Dice que está atormentada. Tal vez no sea ella sino Kantor que resuena en ese polaco que apenas susurra mientras otra mujer, interpretada por Agustina Muñoz, la increpa como si fuera su propia conciencia para sumar al espectro del director teatral muerto un alma joven que punza con sus palabras otro desdoblamiento, esa marea de la invocación que obliga a pensar una obra ajena como propia, a crear sobre ella de modo tan extremo que la presencia en escena de Mariana Obersztern opera como interferencia. 
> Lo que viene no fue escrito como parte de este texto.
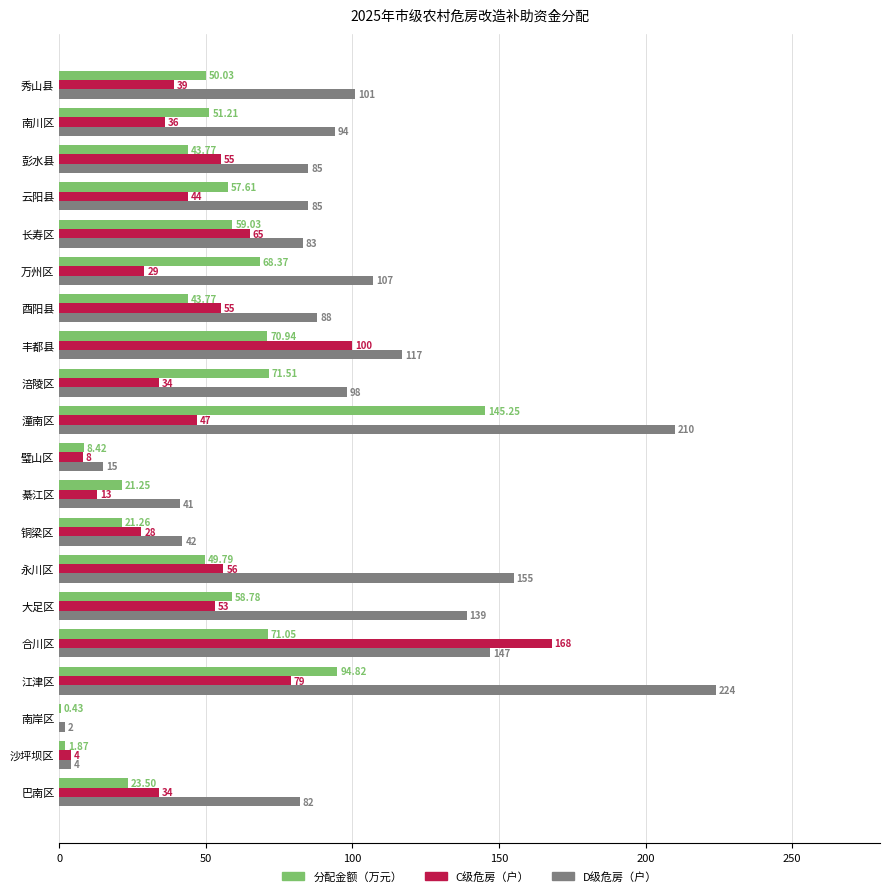

What are all the series names shown in the legend?

分配金额（万元）, C级危房（户）, D级危房（户）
Los personajes se precipitan, un poco desairados, como olvidados en el tiempo de Wielopole.  Ellos se desatan en la poesía teórica de Tadeuz Kantor, van hacia el lenguaje como una forma desintegrada, que se desvía y olvida el principio. La imagen los retiene en ese universo polaco del destierro, en esa realidad que a Kantor le servía como materia plástica. Pero la vida no debía ser llevada al teatro como reproducción, los datos y objetos debían aislarse, desentendidos de su contexto, permeables a los sentidos propios del mundo escénico. El objeto era para Kantor una presencia que ponía en crisis la figura del actor pero también un elemento gracioso sobre el que era imprescindible investigar. La vida en el teatro se expresaba en la ausencia de vida. En esos inventos que Obersztern hace aparecer como máquinas antiguas de una vanguardia que todavía pretende sobrevivir. En su rareza se despierta una teatralidad inédita para este tiempo, tan visual como delirante, tan próxima a una actuación que se pulveriza en personajes que sueltan parlamentos que los desbordan.

En las imágenes encuentra Obersztern la escritura de Kantor, con esa música que parece una versión melancólica de la orquesta de Emir Kusturica y los actores y actrices cargando muebles, dejando que sogas y correas desplacen los objetos como si se pudiera encontrar un alma en la respiración de las cosas. 

Kantor aparece en esta invocación como una inspiración que la misma directora se preocupa en desarmar en el instante que se vuelve efectiva, para entrar en una ironía poco indulgente con esa aproximación a la trama imponente y tempestuosa de Wielopole. Ella siente que los personajes del artista polaco viajaron en el tiempo para reclamarle algo, tal vez su queja tenga que ver con la distancia que va desde esa creación inicial al momento en que Obersztern decide ir hacia Kantor, segura que en él no hay un método que pueda reproducirse. Entonces la tarea la implica en escena como si no pudiera dejar de poner las manos en esas imágenes que no sabe si le pertenecen o salieron del Teatro de la muerte y ella no puede pararlas. Porque en esta invocación se produce una aventura espiritista donde ese manifiesto que Kantor dejaba caer en la hoja como pisadas, sentencias del último vanguardista, tan oscuras porque hablaba de la guerra donde surgieron los embalajes y la idea del cuerpo como una cosa que se traslada con su vida a cuestas, ese libro que es pura atracción, parece funcionar en Obersztern como una especie de médium. 

La acción que Kantor arrancaba de la escena está en Obersztern cuando al traer a Kantor con sus artefactos hablantes realiza un montaje donde nos dice que la vanguardia es futuro, que esa forma de pensar la escena está adelante y no atrás porque en esos espacios que se desarman, en esa chica de vestido bordó que la persigue y la cuestiona como una furia, está la escena como un terreno exterminado que no pide una reconstrucción, sino ser habitada por elementos ajenos, insólitos, robados de otros lenguajes para contarla en el instante de su realización. Esto es el Kantor de Obersztern una obra que se hace mientras se la piensa, mientras la misma directora no sabe muy bien lo que dice. ~

Kantor se presenta los viernes a las 20 y los sábados a las 21 en el Centro Cultural San Martín.